## EXTRAIT DE DIALOGUE
————————

On dit "un" ou "une" harmonica ?
-
Un, je crois.
-
Une épingle à nourrice, un vieil agenda...
-
- Vous avez un livre sur vous ?
- Un livre ?
-
Oui, toujours.
-
Pouvez-vous me le montrer ?
-
C'est quoi ?
-
C'est un livre du souvenir.
-
Je n'ai plus que ça, et des biographies,
des journaux intimes aussi.
-
Il faut que... que je soie sûre que
ce que je lis a été vécu par quelqu'un.
-
Sans ça, le livre me tombe des mains.
-
Là, ça, c'est un... livre
d'un écrivain américain.
-
À un moment donné, il explique que
sa mère est morte
-
sans avoir jamais rien dit de lui.
-
Vous savez pourquoi ?
-
Parce qu'à chacun de ses livres
il se disait que le prochain
-
sera meilleur, donc digne d'elle.
-
C'est magnifique, non ?
-
Je lis très peu de livres en entier.
-
Je saute toujours d'un à l'autre,
d'une page à l'autre, tout le temps.
-
Mais pourquoi ?
-
Est-ce que vous avez déjà rencontré
la femme de votre vie ?
-
Pardon ?
-
Oui, celle qui au premier regard
remplace toutes les autres.
-
Bon, imaginons que vous la cherchez,
que vous la connaissiez pas.
-
Vous êtes seulement sûr d'une chose,
c'est que quand elle sera devant vous,
-
pour la première fois, sans aucun doute
ce sera elle que vous avez cherchée.
-
La lecture, c'est pareil.
-
En lisant on cherche tous
quelque chose d'unique.
-
Mais cette chose, bien sûr,
reste toujours introuvable.
-
Et si vous la retrouviez, cette chose ?
-
Alors, ça me bouleverserait la vie,
tout simplement. (rires)
-
"Émilie Muller, 3ème". [clac]
-
Allez-y.
-
Je crois que c'est fini.
-
Ah, non, il y a une petite poche.
-
Là, c'est mon ami. Il dort.
-
C'est le seul moment
où il accepte d'être photographié.
-
Là, c'est ma mère, quand elle était jeune.
-
J'ai trouvé la photo
il y a quelques jours dans une malle.
-
Je l'avais jamais vue.
-
J'aime bien le regard de ma mère,
son sourire surtout.
-
C'est la première fois que je la vois
dans les bras d'un autre que mon père.
-
Ils avaient l'air très amoureux.
-
Je suis contente qu'avant nous,
-
avant mon père, elle a pu être heureuse.
-
Ils comptent beaucoup, vos parents ?

————————

Dans l'extrait de dialogue, relevez toutes les personnes qui figurent sur les photos commentées à partir de « Là, c'est mon ami ». Les lignes n'interviennent en rien ici.

## EXTRAITS DE DONNÉES

————————

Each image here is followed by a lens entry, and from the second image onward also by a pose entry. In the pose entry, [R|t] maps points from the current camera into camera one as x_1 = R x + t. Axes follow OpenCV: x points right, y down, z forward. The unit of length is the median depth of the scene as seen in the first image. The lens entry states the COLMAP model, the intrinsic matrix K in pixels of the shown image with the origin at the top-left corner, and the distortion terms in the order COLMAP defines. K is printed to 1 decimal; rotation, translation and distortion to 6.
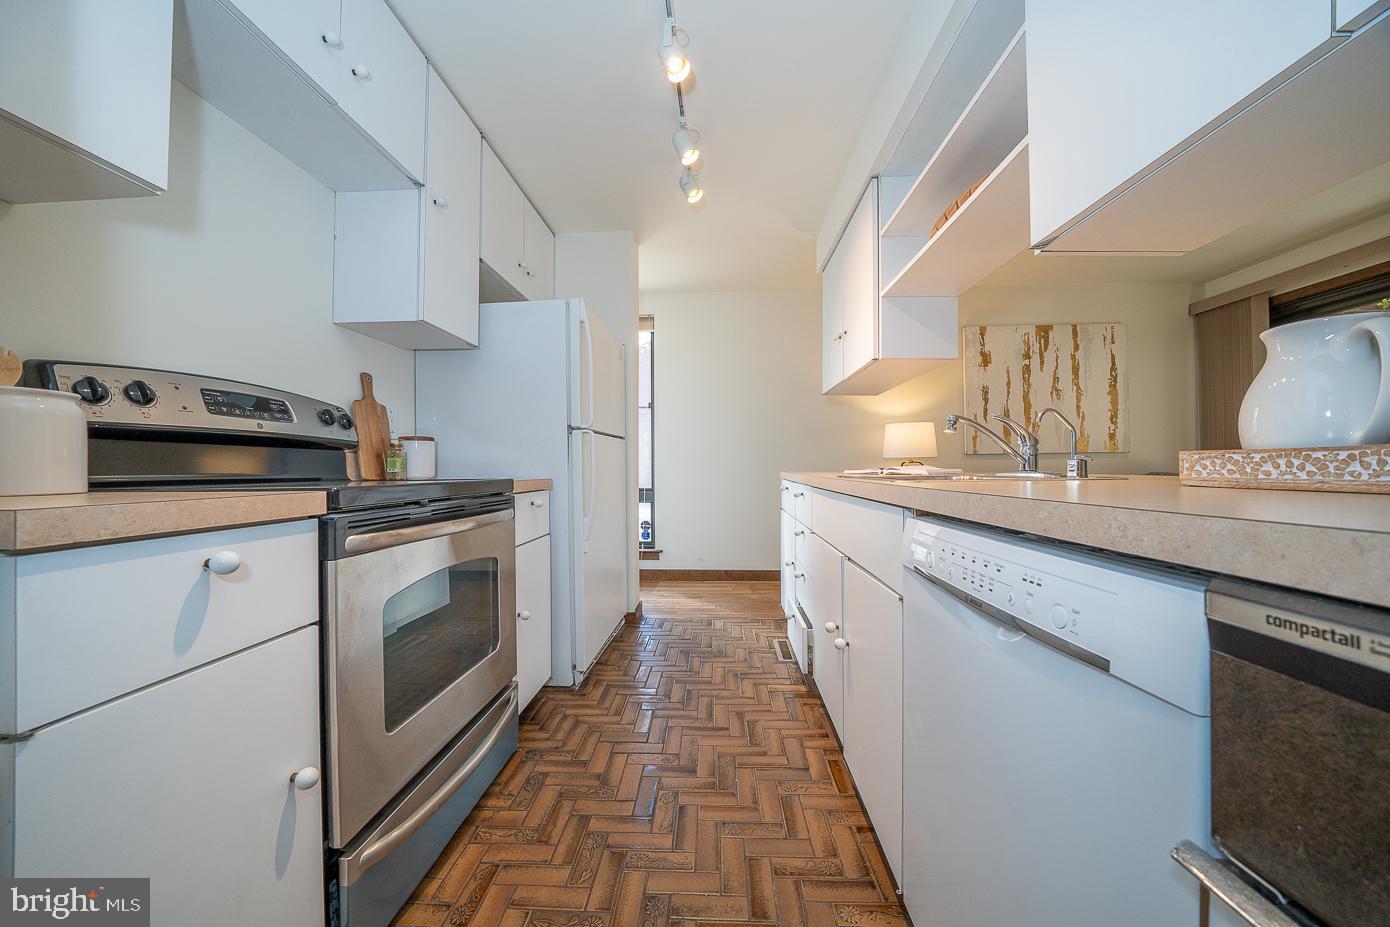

————————

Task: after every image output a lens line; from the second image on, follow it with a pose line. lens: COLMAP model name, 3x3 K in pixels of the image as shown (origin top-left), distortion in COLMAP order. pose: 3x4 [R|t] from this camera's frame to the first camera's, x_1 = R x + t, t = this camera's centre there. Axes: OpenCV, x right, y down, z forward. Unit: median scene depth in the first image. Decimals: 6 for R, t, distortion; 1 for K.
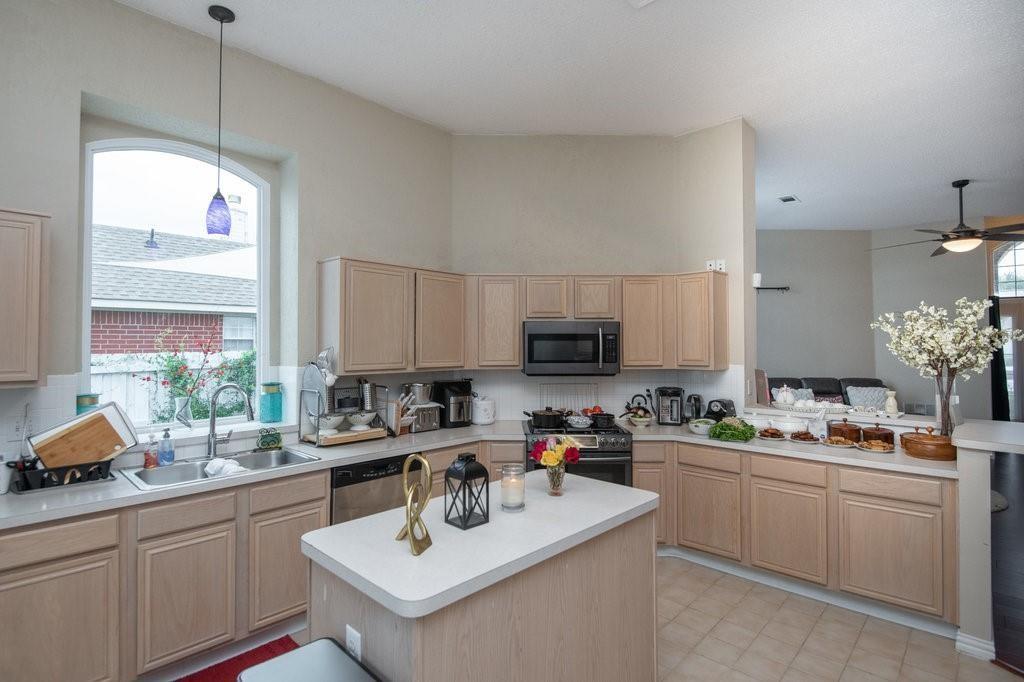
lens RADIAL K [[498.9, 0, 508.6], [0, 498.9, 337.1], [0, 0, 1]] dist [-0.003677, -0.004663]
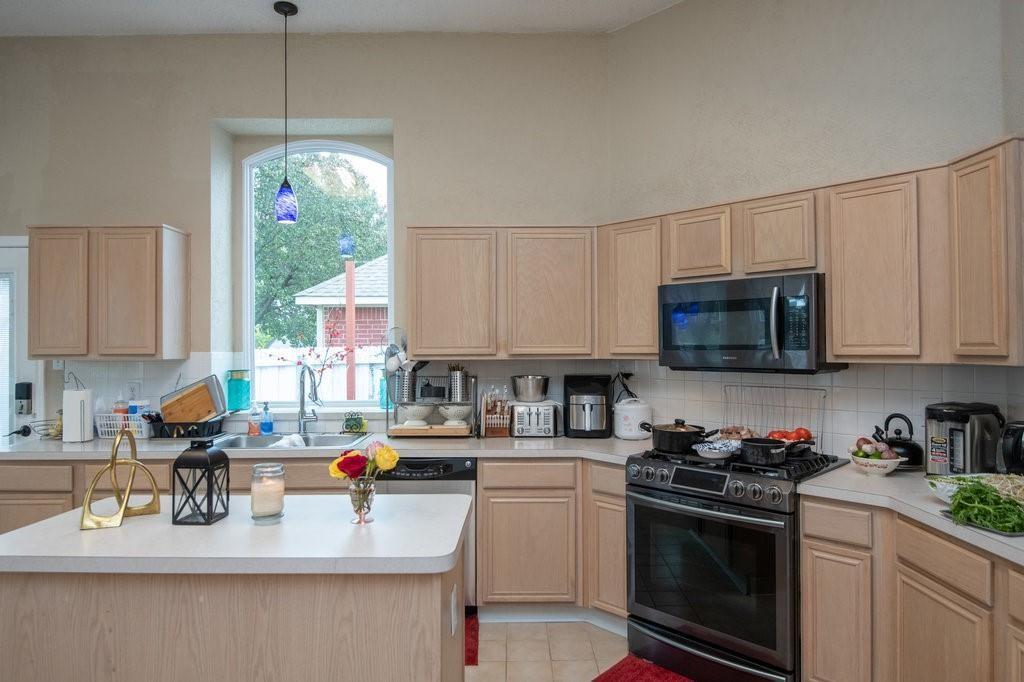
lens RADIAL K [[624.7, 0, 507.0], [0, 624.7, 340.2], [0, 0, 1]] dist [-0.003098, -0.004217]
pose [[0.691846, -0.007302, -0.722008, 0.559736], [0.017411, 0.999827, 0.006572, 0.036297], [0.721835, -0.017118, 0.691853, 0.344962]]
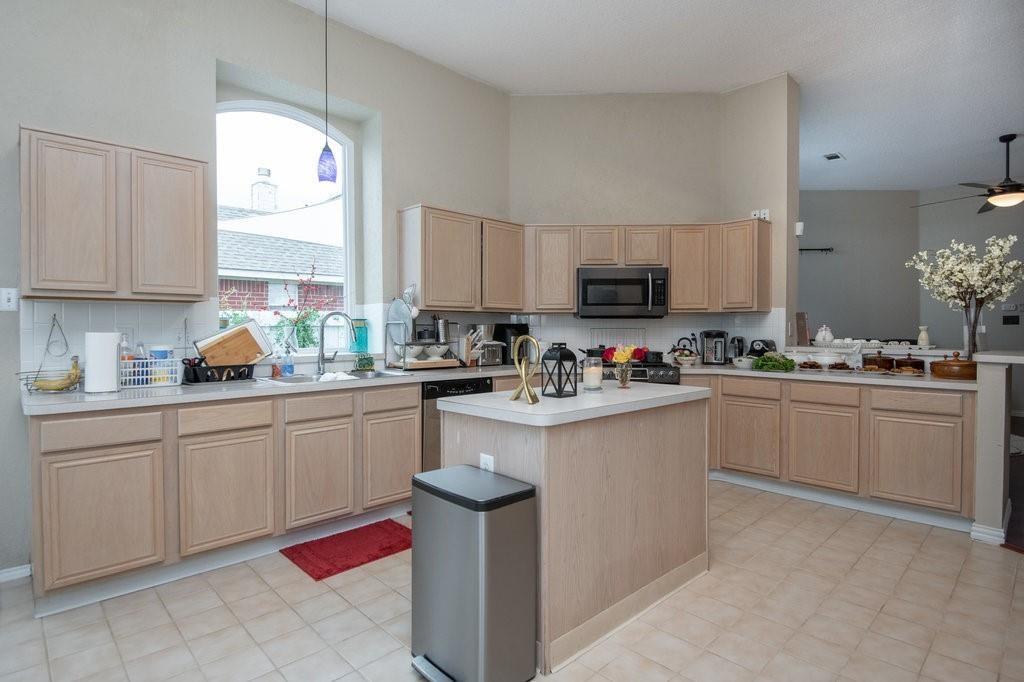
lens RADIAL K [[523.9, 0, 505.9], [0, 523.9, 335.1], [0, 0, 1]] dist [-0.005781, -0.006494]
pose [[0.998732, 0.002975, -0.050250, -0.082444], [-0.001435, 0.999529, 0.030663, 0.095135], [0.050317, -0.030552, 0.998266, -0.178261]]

————————

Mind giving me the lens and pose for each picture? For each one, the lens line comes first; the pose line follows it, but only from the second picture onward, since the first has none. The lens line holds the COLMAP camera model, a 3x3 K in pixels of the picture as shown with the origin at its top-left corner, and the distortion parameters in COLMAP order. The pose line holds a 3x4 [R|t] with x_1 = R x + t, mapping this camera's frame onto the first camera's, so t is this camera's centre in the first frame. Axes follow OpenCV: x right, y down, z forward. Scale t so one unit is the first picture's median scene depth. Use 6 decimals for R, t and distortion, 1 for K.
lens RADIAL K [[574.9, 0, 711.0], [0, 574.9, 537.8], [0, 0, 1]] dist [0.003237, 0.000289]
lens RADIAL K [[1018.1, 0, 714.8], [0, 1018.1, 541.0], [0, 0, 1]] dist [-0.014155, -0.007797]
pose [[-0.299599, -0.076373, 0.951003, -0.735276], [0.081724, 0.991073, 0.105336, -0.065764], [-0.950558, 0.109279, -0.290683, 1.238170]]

————————

## RÉSULTAT OBTENU
- Son ami, endormi
- Sa mère, jeune
- Un homme autre que son père, qui tient sa mère dans ses bras